SONUÇ: UMUTLU AMA İHTİYATLI BİR İŞ BİRLİĞİ
Sonuç olarak Zelenskiy-Fidan görüşmesi, savaşın ortasında bile diplomatik yolların açık olduğunu ve Türkiye’nin bu yolları diri tutmakta ne kadar istekli olduğunu gösteriyor. Türkiye, bir yandan Ukrayna’nın toprak bütünlüğüne açık destek verirken, diğer yandan Moskova ile diplomatik köprüleri tamamen yıkmıyor. Bu, barışa giden yolda çok kıymetli bir pozisyondur.
Ancak barış için tek taraflı çabalar yeterli değil.

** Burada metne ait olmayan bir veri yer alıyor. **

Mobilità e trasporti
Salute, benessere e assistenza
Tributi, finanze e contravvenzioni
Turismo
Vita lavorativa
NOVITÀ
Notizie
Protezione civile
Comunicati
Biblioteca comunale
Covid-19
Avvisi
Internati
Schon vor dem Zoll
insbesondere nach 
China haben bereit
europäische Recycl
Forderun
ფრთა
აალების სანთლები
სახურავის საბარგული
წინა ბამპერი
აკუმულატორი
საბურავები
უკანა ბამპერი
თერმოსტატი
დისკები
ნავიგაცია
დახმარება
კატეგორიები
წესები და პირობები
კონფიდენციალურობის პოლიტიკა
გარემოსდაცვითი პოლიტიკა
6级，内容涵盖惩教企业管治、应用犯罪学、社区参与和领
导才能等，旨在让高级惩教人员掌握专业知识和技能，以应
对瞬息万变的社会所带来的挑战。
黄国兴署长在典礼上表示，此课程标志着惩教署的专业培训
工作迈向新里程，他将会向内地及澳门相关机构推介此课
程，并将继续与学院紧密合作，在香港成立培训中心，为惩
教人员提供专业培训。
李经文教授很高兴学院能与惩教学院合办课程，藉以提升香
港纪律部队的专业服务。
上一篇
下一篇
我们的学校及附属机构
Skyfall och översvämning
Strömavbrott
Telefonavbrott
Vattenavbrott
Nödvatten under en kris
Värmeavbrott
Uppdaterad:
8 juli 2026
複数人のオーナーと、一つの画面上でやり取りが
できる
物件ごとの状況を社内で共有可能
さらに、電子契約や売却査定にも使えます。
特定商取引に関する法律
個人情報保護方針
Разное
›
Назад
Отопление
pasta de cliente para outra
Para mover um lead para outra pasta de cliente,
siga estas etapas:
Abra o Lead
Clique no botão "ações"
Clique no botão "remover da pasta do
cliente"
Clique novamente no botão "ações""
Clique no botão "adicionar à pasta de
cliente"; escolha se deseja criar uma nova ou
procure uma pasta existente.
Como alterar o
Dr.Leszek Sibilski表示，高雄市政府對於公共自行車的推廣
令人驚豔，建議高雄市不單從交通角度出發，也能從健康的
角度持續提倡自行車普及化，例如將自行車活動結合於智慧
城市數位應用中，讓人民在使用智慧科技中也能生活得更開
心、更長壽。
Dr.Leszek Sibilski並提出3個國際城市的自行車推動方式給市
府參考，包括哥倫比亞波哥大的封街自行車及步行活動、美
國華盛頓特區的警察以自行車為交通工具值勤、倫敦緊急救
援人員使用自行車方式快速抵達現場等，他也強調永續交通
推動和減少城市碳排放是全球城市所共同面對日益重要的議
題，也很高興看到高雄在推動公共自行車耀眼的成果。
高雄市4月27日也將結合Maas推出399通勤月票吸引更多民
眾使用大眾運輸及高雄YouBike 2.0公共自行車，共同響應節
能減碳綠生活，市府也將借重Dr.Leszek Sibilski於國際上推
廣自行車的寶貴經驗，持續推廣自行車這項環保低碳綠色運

Rusya’nın da aynı iradeyi göstermesi şart. Türkiye’nin bu konuda ne kadar çaba gösterirse göstersin, karşılıklı samimiyet olmadan sonuç alınamayacağı ortada. Yine de böyle görüşmeler, barışın hâlâ bir seçenek olduğunu ve diplomasinin tamamen tükenmediğini bize hatırlatıyor.
Umarım bu temaslar, bir gün kalıcı barışın da habercisi olur. Türkiye’nin bu süreçte oynadığı yapıcı ve insani rol ise uluslararası arenada saygıyı hak eden bir duruş olarak tarihe geçiyor.